= PROVIDED PASSAGE =
————

I'd say, except for vector (default) and monobook, all other skins could be identifying here. So my conclusion is that the field skin is indeed a potential identifier combined with the field wiki.

@Tbayer Would it be possible, as @Jdlrobson suggested, to use webHost instead of skin to determine whether the event comes from desktop or mobile? This way we could purge the skin field after 90 days.

ovasileva raised the priority of this task from Medium to High.Oct 10 2017, 5:19 PM

@Tbayer - I'm actually curious to see what the split will be between desktop and mobile users for printing in Minerva - is there a chance we can look into this?

I see two solutions:

a) Can we just drop the skin property and isMobile instead? we will lose the historical data but we will get things done.
b) bit easier approach is to limit skins only to [vector|minerva|other].

I would go with b), implement that, and close this task.

I spoke with @ovasileva and we will go with the second approach, limit skins only to vector|minerva|other. I'll prepare a follow-up patch

Change 386911 had a related patch set uploaded (by Pmiazga; owner: Pmiazga):
[mediawiki/extensions/WikimediaEvents@master] Limit logged skins for print event only to vector and minerva

https://gerrit.wikimedia.org/r/386911

Change 386911 merged by jenkins-bot:
[mediawiki/extensions/WikimediaEvents@master] Limit logged skins for print event only to vector and minerva

https://gerrit.wikimedia.org/r/386911

@mforns - we changed the values stored in skin property. now it will be only vector, minerva or other. Can we proceed with the review of this task?

Thanks @pmiazga for pushing this forward.

In T175395#3665372 I suggested that we could bucketize skin and have it contain only (vector | minerva | other).

————

= THE DATA =
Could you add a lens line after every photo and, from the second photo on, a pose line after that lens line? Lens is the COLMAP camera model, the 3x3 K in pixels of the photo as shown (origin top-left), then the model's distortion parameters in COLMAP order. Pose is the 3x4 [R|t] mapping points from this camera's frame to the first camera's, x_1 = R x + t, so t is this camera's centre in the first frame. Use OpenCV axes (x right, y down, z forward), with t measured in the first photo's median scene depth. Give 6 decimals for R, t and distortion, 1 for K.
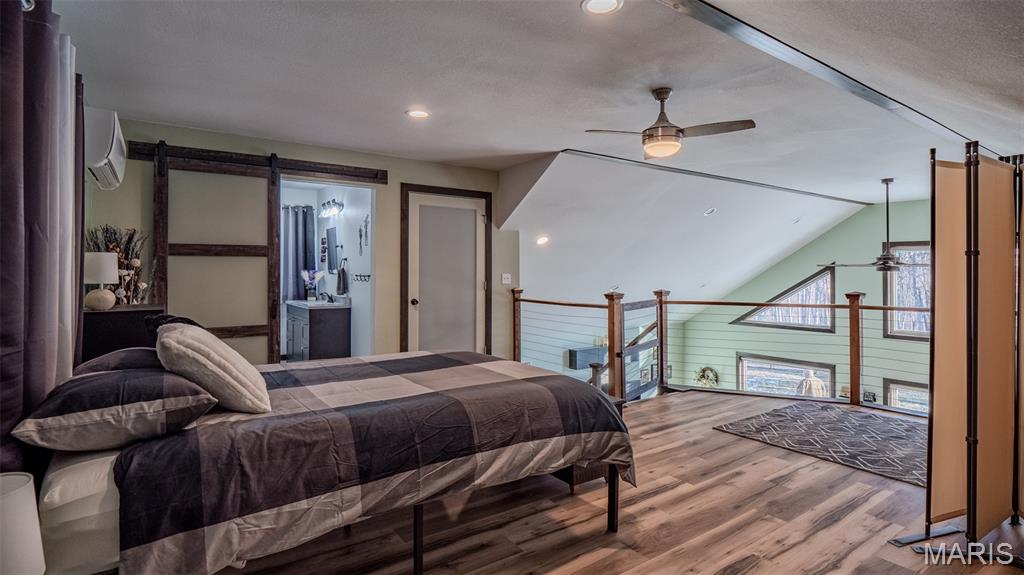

————

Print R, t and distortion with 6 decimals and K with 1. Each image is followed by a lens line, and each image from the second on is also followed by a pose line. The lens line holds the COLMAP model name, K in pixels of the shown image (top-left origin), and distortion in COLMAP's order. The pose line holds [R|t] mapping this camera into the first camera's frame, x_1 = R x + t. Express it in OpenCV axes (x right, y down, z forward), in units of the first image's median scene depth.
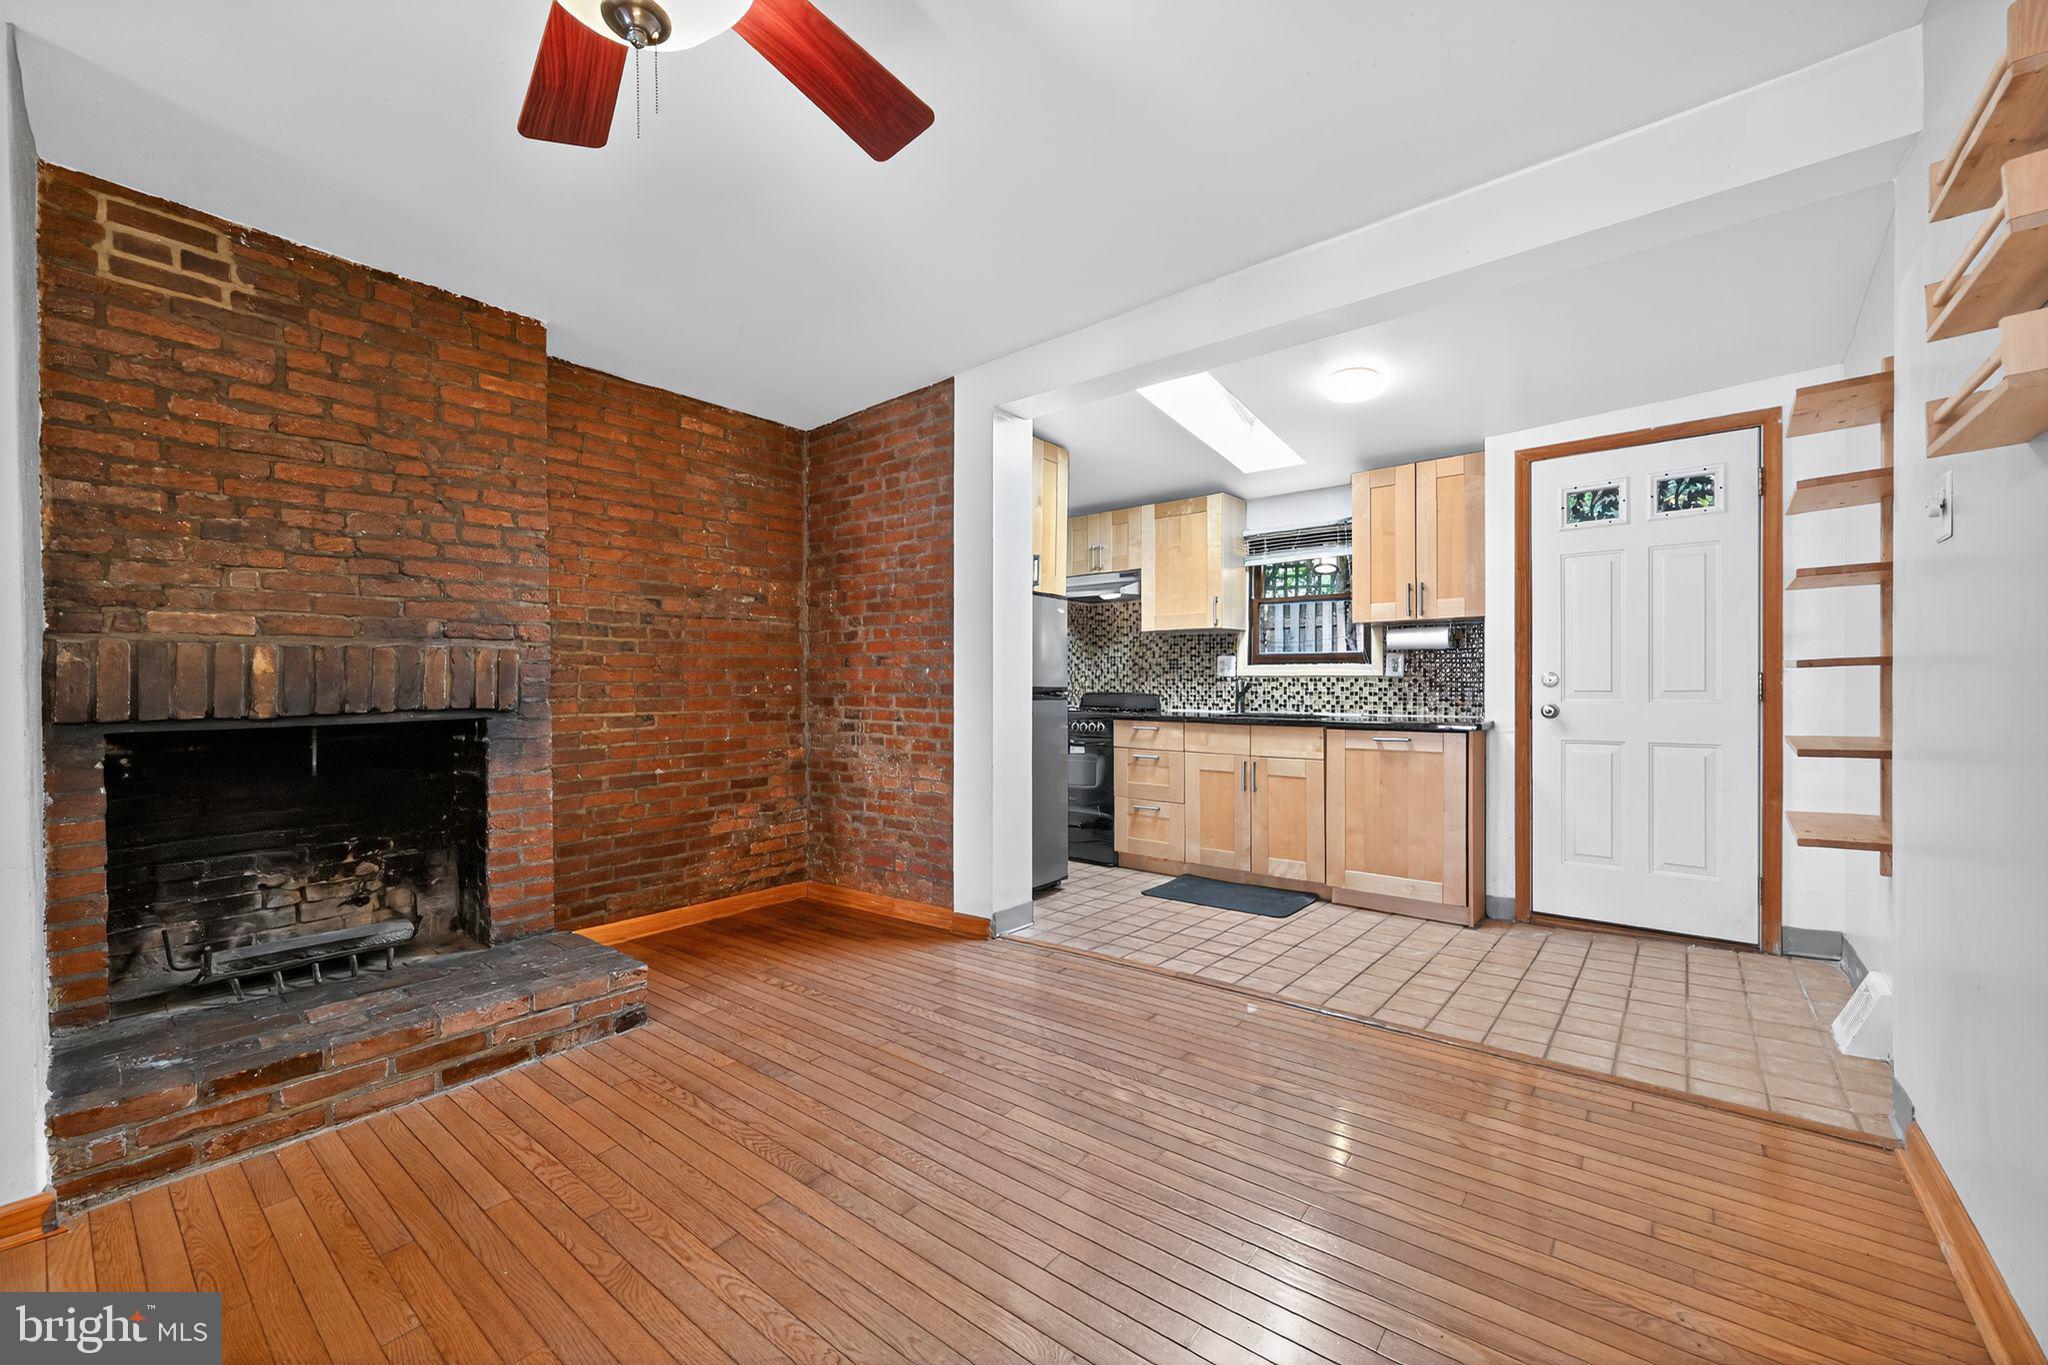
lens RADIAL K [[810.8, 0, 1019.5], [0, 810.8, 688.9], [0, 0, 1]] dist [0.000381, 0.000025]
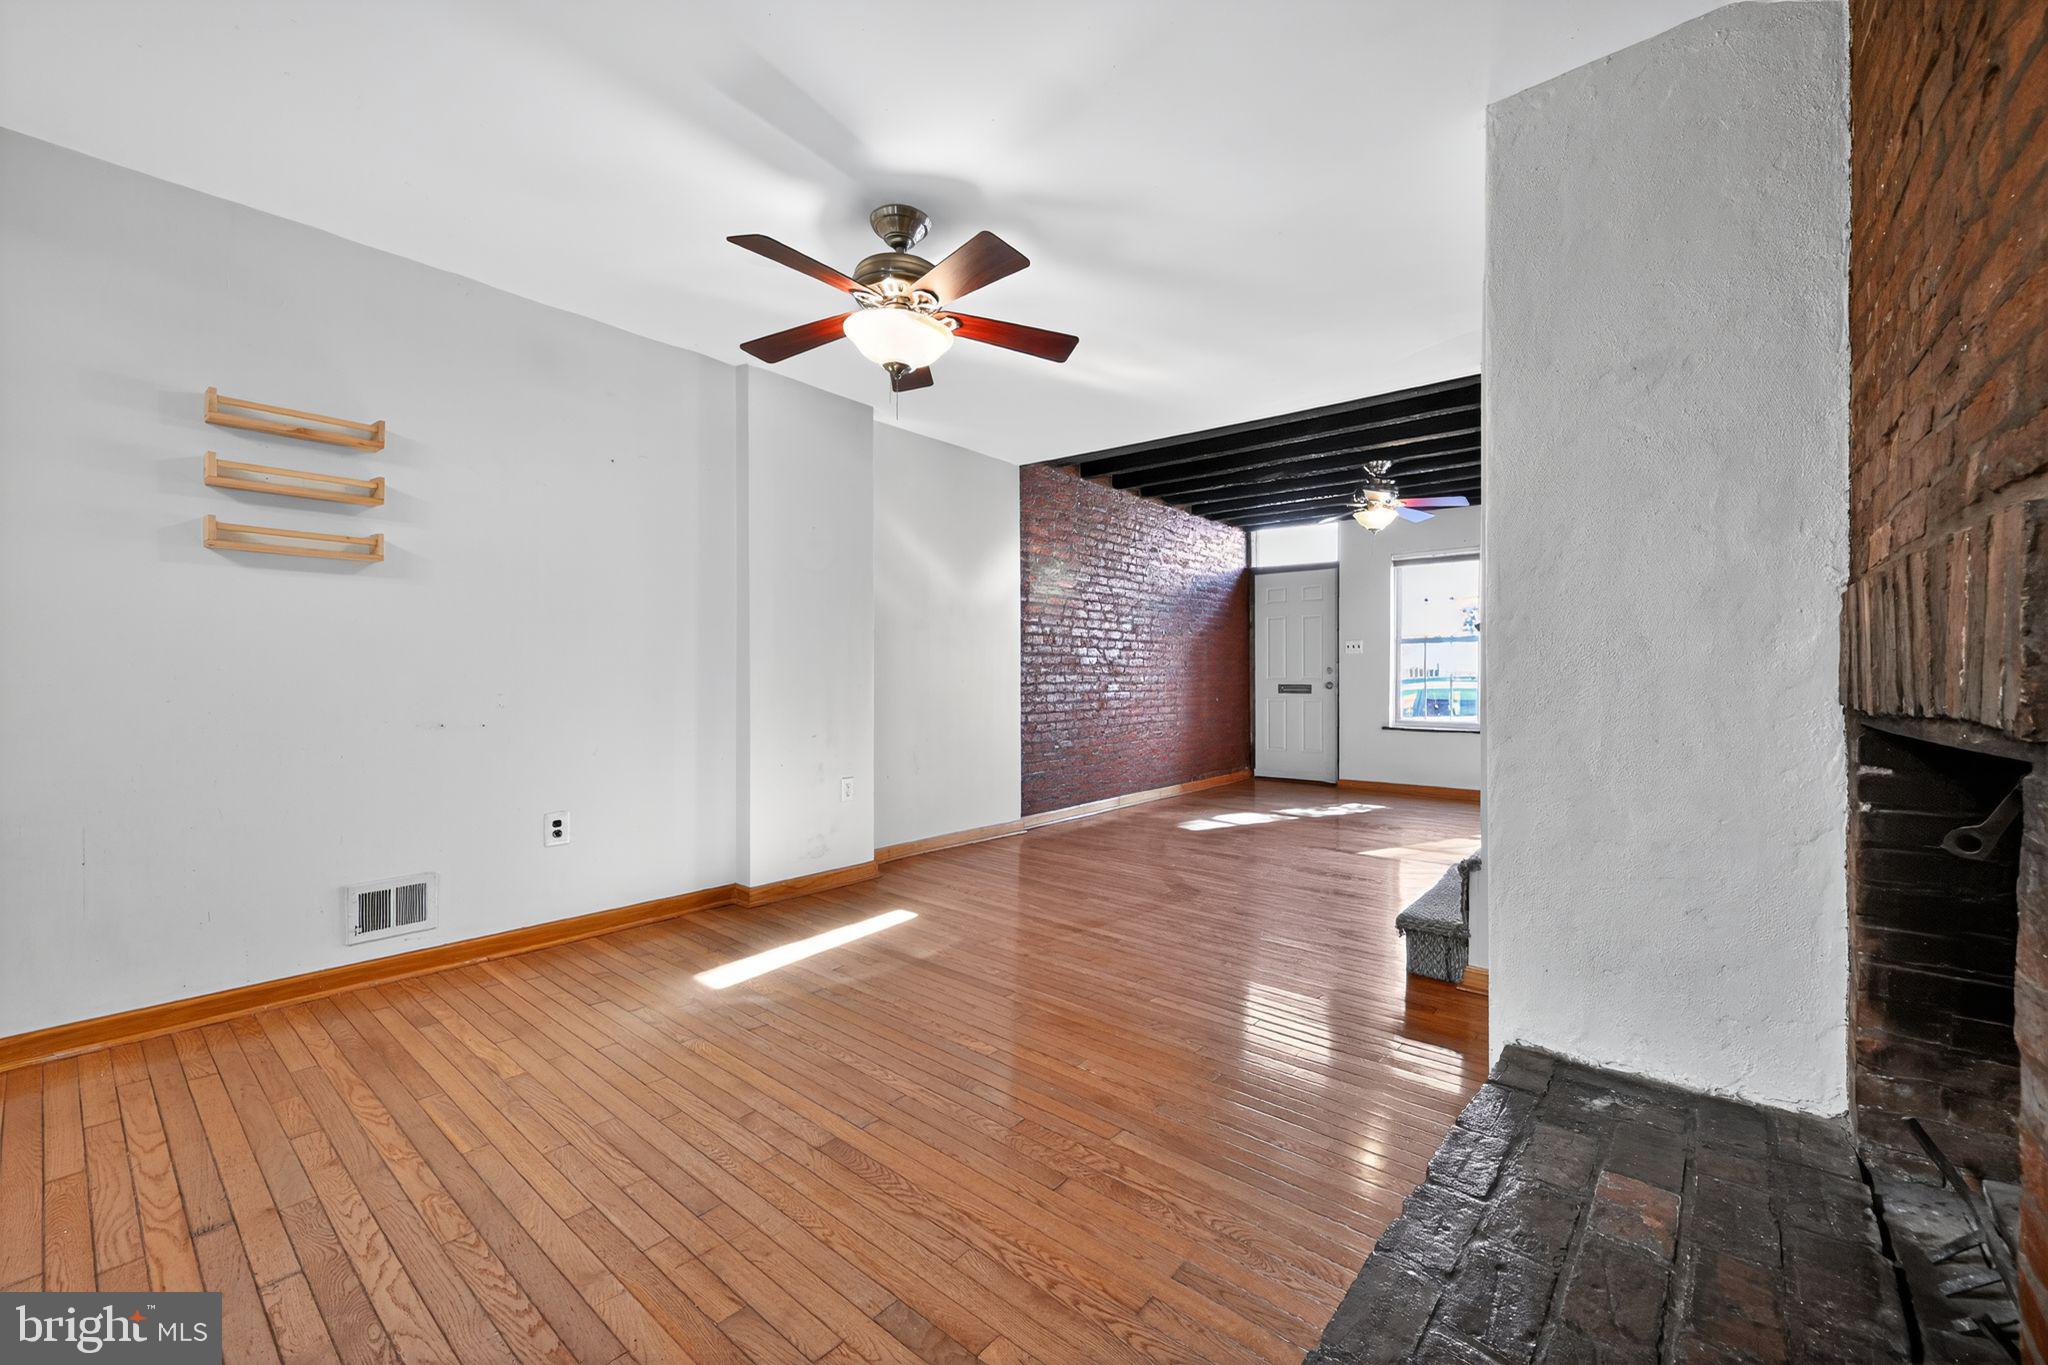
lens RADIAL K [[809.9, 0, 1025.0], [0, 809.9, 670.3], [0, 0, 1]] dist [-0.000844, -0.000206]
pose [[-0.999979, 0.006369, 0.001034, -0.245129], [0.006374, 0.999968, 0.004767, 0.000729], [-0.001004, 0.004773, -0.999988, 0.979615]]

————

= WORK REQUEST 1 =
Can you shorten the paragraph of the thread that begins "@Tbayer Would it be possible" while keeping its main facts?
= WORK REQUEST 2 =
Can you duplicate the part of the thread starting with "Thanks @pmiazga for" and going on through "minerva | other)."?

= ANSWER BOX 1 =
It asks @Tbayer whether, as @Jdlrobson suggested, webHost could replace skin to show whether an event comes from desktop or mobile. That change would allow the skin field to be purged after 90 days.

= ANSWER BOX 2 =
Thanks @pmiazga for pushing this forward.

In T175395#3665372 I suggested that we could bucketize skin and have it contain only (vector | minerva | other).